Which brings us to inertial confinement, the newer, shinier (literally) option. In inertial confinement you’re a lot more directly trying to apply pressure to a packet of hydrogen, and hoping everything goes smoothly from there. Inertial confinement makes sense, because the gravity used by stars is a type of inertial confinement! But how do you get that kind of pressure on Earth? Well, the solution they came up with was shining extremely powerful lasers on a packet of hydrogen to force its outermost layer–where the lasers hit–to explode. If you do it evenly all around, in theory you should get significant implosion from your ring of mini-explosions. This, to be clear, is absolutely not how stars do it–in fact, in stars, the light pressure is a counter-pressure to gravity, pushing outwards from the core where it’s generated. It’s what keeps the outer layers of a star nice and fluffy so it doesn’t collapse into a white dwarf or a neutron star. But this method it does have its advantages: the laser light causing the implosion does double-duty by also acting as the heat source for getting the hydrogen packet up to fusion-level temperatures.
(the standard picture of a packet of hydrogen being hit by lasers and having rings of mini-explosions on the outside, resulting in (hopefully) implosion)
Ok. So does this method work? So here’s the thing. Today they’re publishing in the mainstream media that they got more energy out–due to fusion–than they put in with their lasers.
Than they put in with their lasers. Not than they put into powering the lasers. Let alone powering the facility.
They are absolutely eliding that. They are shifting the goalposts to something ridiculous, something that can’t even be cross-compared with a magnetic confinement experiment. And then claiming they won, that they’re the first to break even or better. They absolutely did not. Lasers aren’t even efficient, they’re cheating by at least whole order of magnitude here, possibly two. Oh, and also, each shot is one-and-done, and then you have to get a whole new hydrogen packet and start over–you can’t do anything sustainable with this. It apparently currently takes them a full day to reset their machines.

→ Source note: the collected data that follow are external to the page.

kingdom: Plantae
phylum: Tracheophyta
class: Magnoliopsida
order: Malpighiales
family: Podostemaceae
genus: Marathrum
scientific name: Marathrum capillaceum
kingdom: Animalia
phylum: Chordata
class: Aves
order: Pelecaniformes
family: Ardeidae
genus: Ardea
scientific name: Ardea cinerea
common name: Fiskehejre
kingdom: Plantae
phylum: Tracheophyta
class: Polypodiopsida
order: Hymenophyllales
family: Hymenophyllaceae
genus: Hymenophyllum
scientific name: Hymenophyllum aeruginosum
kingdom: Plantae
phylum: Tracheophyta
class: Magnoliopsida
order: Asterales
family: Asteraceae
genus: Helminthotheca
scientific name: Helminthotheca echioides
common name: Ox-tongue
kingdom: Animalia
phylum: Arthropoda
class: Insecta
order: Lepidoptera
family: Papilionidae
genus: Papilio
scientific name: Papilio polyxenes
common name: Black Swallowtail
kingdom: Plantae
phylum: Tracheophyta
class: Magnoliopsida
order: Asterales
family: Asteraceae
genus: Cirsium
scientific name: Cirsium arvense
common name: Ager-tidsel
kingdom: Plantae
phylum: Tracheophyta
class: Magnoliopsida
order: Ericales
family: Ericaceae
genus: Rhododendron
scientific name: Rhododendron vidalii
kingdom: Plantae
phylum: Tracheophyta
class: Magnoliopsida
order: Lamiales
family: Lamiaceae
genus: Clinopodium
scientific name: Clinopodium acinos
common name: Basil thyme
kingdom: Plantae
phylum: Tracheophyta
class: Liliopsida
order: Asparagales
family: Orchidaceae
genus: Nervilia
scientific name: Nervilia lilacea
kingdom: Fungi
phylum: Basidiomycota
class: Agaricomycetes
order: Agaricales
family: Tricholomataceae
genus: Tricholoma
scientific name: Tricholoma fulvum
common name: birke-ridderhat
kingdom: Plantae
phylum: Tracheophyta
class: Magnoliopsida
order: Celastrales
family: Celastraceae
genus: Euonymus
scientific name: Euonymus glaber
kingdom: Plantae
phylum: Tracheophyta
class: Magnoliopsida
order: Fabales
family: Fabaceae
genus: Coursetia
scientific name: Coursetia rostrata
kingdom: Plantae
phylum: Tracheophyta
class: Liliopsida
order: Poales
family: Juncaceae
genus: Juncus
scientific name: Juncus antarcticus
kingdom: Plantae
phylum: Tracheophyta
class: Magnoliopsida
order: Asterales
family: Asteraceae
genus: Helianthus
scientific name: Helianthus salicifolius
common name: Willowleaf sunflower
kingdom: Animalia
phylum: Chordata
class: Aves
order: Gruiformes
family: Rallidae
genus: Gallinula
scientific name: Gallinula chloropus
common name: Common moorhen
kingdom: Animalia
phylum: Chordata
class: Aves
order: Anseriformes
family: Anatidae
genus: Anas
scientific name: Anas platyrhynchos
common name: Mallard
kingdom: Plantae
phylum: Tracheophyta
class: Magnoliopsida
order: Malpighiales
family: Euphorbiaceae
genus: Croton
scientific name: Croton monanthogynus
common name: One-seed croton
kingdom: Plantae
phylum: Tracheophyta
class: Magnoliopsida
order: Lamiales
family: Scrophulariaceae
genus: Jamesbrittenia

There is actually no real comparison available between the two approaches right now, but we can say with confidence that neither has succeeded yet. Sure, inertial confinement reached a new milestone today, and that’s great, any incremental progress is great. But it was also an extremely arbitrary milestone that doesn’t necessarily matter that much as a milestone. It’s just incremental progress.
And here’s the other thing. Physics in general tends not to be drama-heavy. Physicists have a bro-code where they don’t talk shit about each other in public. Of course they do behind closed doors, it’s human nature, but that means you’re only going to hear about your own subfield, and your friends’ coworkers. The exception, the one branch of physics that has public blowups, angry letters in physics newsletters, etc, is fusion science.
So now it’s time to get out your popcorn.